Emigration of a DGA (or substantial interest holder) of a BV established in the Netherlands
Once you, as a Dutch citizen, choose to live in another EU state, such as Germany, you will be confronted with the laws and regulations and also the social insurance obligation of that country. Do you have a substantial interest in a BV based in the Netherlands or are you director of that company (DGA)? Then there are fiscal consequences attached to emigration.
Alienation benefit
Fiscally, the emigration is regarded as fictitious alienation of the shares. The DGA (or AB holder) must calculate the alienation benefit.

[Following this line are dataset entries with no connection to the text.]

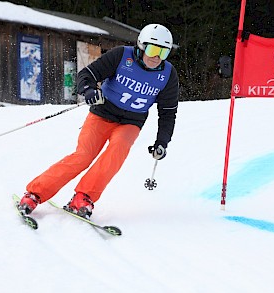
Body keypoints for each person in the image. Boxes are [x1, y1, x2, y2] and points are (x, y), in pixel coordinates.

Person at [18, 23, 179, 219]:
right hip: (102, 113)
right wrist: (89, 90)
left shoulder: (168, 75)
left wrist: (162, 142)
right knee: (83, 156)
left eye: (163, 53)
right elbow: (87, 75)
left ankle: (83, 197)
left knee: (116, 153)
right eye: (153, 50)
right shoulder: (122, 56)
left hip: (131, 122)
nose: (156, 57)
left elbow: (168, 112)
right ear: (141, 46)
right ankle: (35, 193)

The alienation benefit is the difference between the value in the economic circulation of the shares (on the emigration date) and the acquisition price.
The value of a BV in the economic market can be much higher than the current (book) value. There may be 'silent' and also of 'not yet paid' reserves. The positive alienation benefit is not directly taxed but the tax authorities impose a conservative tax assessment and grant automatic deferment of payment. Pay attention! The limitation of the cancellation to 10 years has been abolished with effect from 1 January 2016 (with retroactive effect from 15 September 2015)!
Are you faced with the choice: emigrate yes or no? Our tips:
Calculate the alienation benefit and check whether the consequences are acceptable to you
Assess whether the location of your BV has not changed, take measures if necessary
Find out how the tax situation of your family will change, whether you have to submit an income tax return in the Netherlands and your new country of residence. And check which income is taxable in which EU state
Which changes in social security can you expect? Where are you and your family insured?